6-monthly report October 1999 to March 2000

This is the fourth and last 6-monthly report of the KTH part of the language engineering project Integrated language tools for writing and document handling.

Participants at KTH during this period


Fulfilling of milestones

Before starting the project we wrote down some milestones and deliverables. We will now show that almost all milestones have been fulfilled.
Implementation of rule language
The complete rule language, with the exception of regular expression rules, has been implemented. An optimization scheme for the rule matching has been created, which automatically finds out which part of a rule that should trig a matching. This makes the rule matching six times faster than before. Now 2800 words per second are processed by Granska. The optimization is described in the report [Carlberger, Domeij, Kann, and Knutsson, 2000].
Replacement proposals, user aspects
Some user aspects on the use of Granska and the replacement proposals have been evaluated and presented in [Hansén-Eriksson and Knutsson, 2000].
Grammar checking rules construction
A standard set of grammar checking rules has been created, covering the error types we want Granska to detect [Domeij and Knutsson, 1999]. In particular we have studied, implemented and evaluated rules for split compounds and incongruence in nominal phrases, see [Domeij, Knutsson, and Öhrman, 1999] and [Domeij, Knutsson, Carlberger, and Kann, 1999]. The rules for NP detection have evaluated in [Johansson, 2000].
The tokenization has been improved using the lexical analyzer Flex.
Guessing word tags for unknown words
The word tag guesser tags 93 % of the unknown words correctly. The tagger tags 97 % of all words correctly. A report describing the techniques used for tagging was published last year [Carlberger and Kann, 1999].
User interface implementation
There now exist four user interfaces for Granska: a text-based interface, a web interface (, a stand-alone grammar checking editor with a graphical user interface (Windows), and an add-in in Word (Windows).
Linguistic search and editing
A design specification for a linguistic editing function has not been written yet.

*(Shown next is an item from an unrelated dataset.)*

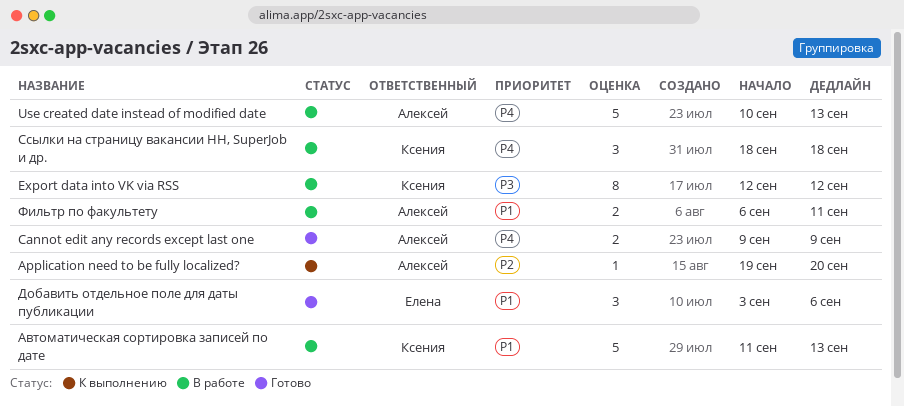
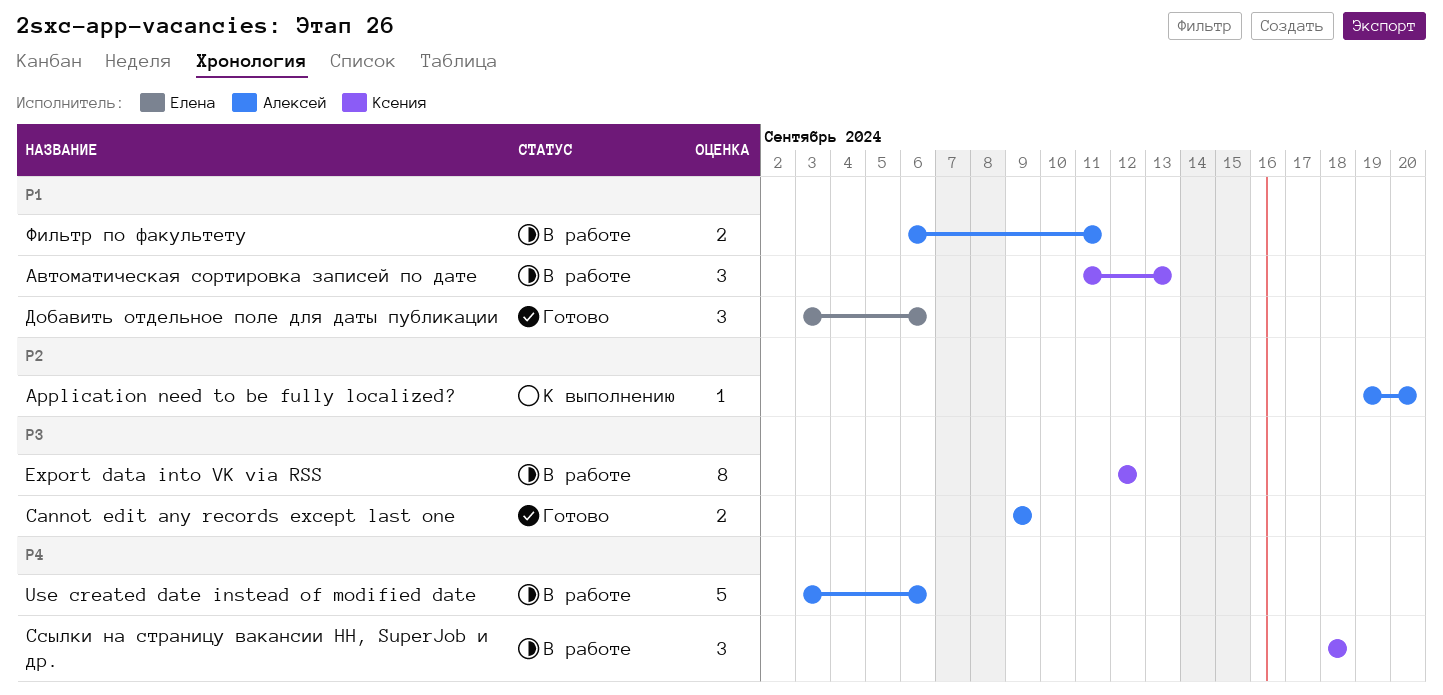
Cannot edit any records except last one, priority: P4 -> P3
Use created date instead of modified date, start: Sep 10 -> Sep 3
Use created date instead of modified date, due: Sep 13 -> Sep 6
Автоматическая сортировка записей по дате, estimate: 5 -> 3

Conferences and presentations

October 22-23, 1999
Rickard Domeij, Ola Knutsson and Lena Öhrman presented a paper about error types at Svenskans beskrivning in Linköping.
December 3-5, 1999
The project in cooperation with the Swedish language council organized a conference at KTH.
December 9-10, 1999
Rickard Domeij and Ola Knutsson presented a paper about Granska at NoDaLiDa-99 in Trondheim.
August 24-26, 2000
Johan Carlberger and Viggo Kann will present a paper about applications of the tagger at Qualico-2000, the 4th Quantitative Linguistics Conference, in Prague.


A Swedish grammar checker
J. Carlberger, R. Domeij, V. Kann, O. Knutsson
submitted to Comp. Linguistics, April 2000.
Some applications of a statistical tagger for Swedish
J. Carlberger, V. Kann
Qualico-2000, to appear, August 2000.
Implementing an efficient part-of-speech tagger
J. Carlberger, V. Kann
Software Practice and Experience, 29, 815-832, 1999.
Granska - an efficient hybrid system for Swedish grammar checking
R. Domeij, O. Knutsson, J. Carlberger, V. Kann
NoDaLiDa, December 1999.
Inkongruens och felaktigt särskrivna sammansättningar - en beskrivning av två feltyper och möjligheten att detektera felen automatiskt
R. Domeij, O. Knutsson, L. Öhrman
Svenskans beskrivning, October 1999.
Explorativ studie av språkgranskningsverktyg
A. Hansén-Eriksson and O. Knutsson
March, 2000.
NP-detektion - utvärdering och förslag till förbättringar av Granskas NP-regler
V. Johansson
C level thesis in comp. linguistics, Department of Linguistics, Stockholm University, February 2000.
Granskas regelspråk
O. Knutsson
Internal report, updated October 1999.